Auch der Bankensektor wird nach Ansicht der befragten Führungskräfte von den neuen Technologien nicht unberührt bleiben: Nach Meinung der Top Manager wird dem Internet in diesem Bereich eine bedeutende Rolle zukommen. So sollen überhaupt etwa 2/3 der Finanzdienstleistungen über alternative Distributionskanäle vertrieben werden. Vorstand Alarich Fenyves dazu: "Diese Resultate decken sich auch mit unserer Einschätzung und bestätigen unsere zukünftige strategische Ausrichtung."

Die Bank Austria, die im Ausland mit dem Markennamen Bank Austria Creditanstalt auftritt, wird in der Region Mittel- und Osteuropa in Zukunft stärker auf alternative Distributionskanäle setzen. Internet, Telephone-Banking, der mobile Vertrieb und Kooperationen werden neben der Filiale die wesentlichen Säulen in der Strategie sein.

Enthusiasmusindex klar im grünen Bereich

Das Herzstück des Bank Austria trend index ist der sogenannte "Enthusiasmusindex", der auf einem Blick zeigen soll, in welchen Ländern hohe Erwartungen und Optimismus vorherrschen, bzw. wo eher zurückhaltendere Ansichten dominieren.

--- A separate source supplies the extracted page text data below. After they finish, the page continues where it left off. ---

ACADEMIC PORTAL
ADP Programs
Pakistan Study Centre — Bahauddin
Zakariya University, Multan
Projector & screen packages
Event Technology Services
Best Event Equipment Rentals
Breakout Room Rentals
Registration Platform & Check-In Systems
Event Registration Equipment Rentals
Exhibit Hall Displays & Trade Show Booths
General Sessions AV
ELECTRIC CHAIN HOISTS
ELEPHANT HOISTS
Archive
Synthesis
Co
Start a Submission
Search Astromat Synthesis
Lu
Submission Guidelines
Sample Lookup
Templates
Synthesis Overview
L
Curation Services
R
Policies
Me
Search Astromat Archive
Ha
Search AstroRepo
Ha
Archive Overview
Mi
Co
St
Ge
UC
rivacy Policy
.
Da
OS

Besonders erwartungsvoll erweisen sich Manager aus Rumänien, schon relativ deutlich dahinter die Führungskräfte Tschechiens, Ungarns und Polens. Eher vorsichtig optimistisch sind Kroaten, Slowaken und am Ende der Rangreihe Slowenen. Insgesamt ist aber zu betonen, dass bei den Top Managern eine positive Stimmung vorherrscht: In allen Märkten ist der Enthusiasmusindex klar im "grünen Bereich".